■ EXCERPT TO READ ■
[Start of Attachment]

The patency capsule is an effective diagnostic method for preventing video capsule retention in the small bowel during capsule endoscopy. The most frequently associated complication when using the patency capsule is symptomatic retention. The aim of the present study was to evaluate the effectiveness and safety of patency capsules administered to patients at a tertiary care hospital center.

Materials and methods

A retrospective observational study was conducted that included all the patients with confirmed Crohn’s disease that were administered a patency capsule, within the time frame of January 2019 and December 2020. PC diagnostic yield, sensitivity, specificity, positive predictive value, and negative predictive value were evaluated, in relation to capsule endoscopy and double-balloon endoscopy findings. Complications associated with the patency capsule were also identified.

[End of Attachment]

■ PROVIDED MATERIAL ■
[Start of Attachment]

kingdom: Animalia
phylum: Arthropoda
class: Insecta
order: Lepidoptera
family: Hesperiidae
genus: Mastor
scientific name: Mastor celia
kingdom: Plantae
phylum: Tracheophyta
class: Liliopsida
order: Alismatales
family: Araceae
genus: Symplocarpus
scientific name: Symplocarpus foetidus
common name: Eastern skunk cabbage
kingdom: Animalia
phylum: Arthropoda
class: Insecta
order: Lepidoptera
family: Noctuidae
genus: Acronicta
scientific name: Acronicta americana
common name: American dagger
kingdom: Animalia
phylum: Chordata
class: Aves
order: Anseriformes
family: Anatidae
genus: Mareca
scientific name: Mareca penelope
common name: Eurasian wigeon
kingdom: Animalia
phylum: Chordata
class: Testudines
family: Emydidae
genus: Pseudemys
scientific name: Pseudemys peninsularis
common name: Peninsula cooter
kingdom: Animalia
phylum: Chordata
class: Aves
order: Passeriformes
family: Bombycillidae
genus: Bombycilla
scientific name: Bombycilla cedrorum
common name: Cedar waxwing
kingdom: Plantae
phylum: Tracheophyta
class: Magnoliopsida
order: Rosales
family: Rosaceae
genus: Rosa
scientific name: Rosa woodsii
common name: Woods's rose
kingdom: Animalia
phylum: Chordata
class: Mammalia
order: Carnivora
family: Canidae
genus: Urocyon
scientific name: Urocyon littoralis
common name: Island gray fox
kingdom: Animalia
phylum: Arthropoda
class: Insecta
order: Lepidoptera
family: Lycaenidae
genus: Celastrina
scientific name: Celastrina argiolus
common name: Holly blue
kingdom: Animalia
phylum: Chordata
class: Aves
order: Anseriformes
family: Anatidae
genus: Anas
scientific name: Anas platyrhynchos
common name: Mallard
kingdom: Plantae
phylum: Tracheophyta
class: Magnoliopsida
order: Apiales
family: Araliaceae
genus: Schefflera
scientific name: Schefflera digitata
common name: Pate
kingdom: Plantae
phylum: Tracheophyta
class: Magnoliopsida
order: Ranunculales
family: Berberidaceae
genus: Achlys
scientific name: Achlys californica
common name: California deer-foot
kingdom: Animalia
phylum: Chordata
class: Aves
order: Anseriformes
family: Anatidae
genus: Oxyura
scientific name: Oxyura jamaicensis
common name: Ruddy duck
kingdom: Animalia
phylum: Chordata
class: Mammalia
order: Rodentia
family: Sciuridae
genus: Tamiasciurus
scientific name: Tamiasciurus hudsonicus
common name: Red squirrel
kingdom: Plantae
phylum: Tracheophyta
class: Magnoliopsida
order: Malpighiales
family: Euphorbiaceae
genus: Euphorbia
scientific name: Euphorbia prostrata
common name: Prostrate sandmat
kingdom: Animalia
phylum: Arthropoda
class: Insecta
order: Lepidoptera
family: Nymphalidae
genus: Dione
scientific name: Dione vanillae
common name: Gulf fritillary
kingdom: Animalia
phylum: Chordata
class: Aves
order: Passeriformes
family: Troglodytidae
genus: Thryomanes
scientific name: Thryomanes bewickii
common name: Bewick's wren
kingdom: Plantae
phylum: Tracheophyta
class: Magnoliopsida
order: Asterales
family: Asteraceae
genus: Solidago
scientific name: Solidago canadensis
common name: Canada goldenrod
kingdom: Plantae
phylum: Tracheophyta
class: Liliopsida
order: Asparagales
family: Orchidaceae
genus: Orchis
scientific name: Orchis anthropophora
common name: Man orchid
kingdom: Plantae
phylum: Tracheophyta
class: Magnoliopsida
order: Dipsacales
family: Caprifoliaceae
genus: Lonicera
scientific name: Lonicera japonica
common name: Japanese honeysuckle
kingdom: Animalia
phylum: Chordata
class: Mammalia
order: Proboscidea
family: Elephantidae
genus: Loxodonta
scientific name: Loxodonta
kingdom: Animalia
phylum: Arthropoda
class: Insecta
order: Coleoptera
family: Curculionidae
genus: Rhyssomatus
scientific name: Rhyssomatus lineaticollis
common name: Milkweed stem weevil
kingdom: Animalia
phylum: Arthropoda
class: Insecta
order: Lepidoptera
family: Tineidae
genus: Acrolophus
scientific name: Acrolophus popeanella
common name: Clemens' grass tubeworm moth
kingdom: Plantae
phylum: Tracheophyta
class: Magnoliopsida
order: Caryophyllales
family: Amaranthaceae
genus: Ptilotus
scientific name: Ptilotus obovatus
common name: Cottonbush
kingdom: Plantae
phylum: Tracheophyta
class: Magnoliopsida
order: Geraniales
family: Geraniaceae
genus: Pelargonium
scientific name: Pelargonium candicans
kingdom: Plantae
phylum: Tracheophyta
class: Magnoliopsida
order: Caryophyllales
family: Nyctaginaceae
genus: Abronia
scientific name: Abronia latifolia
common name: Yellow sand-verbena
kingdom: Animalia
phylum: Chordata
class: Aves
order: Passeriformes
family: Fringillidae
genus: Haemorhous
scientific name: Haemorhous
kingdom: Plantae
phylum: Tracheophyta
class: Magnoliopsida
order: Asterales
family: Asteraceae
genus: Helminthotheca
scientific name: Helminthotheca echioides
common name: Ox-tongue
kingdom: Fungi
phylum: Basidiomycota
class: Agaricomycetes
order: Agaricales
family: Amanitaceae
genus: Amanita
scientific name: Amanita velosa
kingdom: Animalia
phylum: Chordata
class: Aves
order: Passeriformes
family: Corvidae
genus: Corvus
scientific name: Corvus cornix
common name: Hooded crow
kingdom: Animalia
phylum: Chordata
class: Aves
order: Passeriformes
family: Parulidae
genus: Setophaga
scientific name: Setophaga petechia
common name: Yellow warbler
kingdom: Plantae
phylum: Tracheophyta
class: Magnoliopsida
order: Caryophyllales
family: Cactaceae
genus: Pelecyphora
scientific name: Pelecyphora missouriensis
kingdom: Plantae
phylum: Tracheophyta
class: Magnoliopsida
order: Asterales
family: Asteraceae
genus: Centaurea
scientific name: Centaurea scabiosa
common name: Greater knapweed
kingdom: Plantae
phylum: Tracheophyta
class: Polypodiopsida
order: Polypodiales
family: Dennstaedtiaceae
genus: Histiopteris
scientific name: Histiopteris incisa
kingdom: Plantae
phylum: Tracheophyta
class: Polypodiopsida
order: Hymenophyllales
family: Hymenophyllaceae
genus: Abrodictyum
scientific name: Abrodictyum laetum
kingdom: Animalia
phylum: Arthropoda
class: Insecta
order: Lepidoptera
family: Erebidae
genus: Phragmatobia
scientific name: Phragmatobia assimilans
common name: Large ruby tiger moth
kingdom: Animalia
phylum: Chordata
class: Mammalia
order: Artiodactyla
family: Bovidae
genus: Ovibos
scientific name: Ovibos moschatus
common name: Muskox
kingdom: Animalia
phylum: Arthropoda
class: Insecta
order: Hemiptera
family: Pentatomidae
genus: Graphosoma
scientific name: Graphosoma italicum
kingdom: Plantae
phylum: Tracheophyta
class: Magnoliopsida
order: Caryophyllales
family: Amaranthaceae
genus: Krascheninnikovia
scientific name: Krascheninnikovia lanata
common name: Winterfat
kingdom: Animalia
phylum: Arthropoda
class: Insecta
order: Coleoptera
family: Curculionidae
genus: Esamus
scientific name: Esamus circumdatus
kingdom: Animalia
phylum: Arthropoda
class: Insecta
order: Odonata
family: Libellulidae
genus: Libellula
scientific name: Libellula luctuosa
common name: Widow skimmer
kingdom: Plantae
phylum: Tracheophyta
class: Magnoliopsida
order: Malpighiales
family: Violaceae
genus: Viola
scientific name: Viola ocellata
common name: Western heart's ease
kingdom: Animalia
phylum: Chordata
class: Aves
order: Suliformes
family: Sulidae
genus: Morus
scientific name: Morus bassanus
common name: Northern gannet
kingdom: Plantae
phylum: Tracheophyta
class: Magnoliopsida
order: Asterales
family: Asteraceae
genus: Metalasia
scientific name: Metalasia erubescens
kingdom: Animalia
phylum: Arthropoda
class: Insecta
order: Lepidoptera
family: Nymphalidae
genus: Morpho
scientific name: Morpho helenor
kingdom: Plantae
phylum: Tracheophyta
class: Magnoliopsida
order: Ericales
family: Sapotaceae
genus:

[End of Attachment]

■ ASSIGNED TASK ■
Copy out the full patency capsule text word for word.

■ OUTPUT FOR THIS EXERCISE ■
The patency capsule is an effective diagnostic method for preventing video capsule retention in the small bowel during capsule endoscopy. The most frequently associated complication when using the patency capsule is symptomatic retention. The aim of the present study was to evaluate the effectiveness and safety of patency capsules administered to patients at a tertiary care hospital center.

Materials and methods

A retrospective observational study was conducted that included all the patients with confirmed Crohn’s disease that were administered a patency capsule, within the time frame of January 2019 and December 2020. PC diagnostic yield, sensitivity, specificity, positive predictive value, and negative predictive value were evaluated, in relation to capsule endoscopy and double-balloon endoscopy findings. Complications associated with the patency capsule were also identified.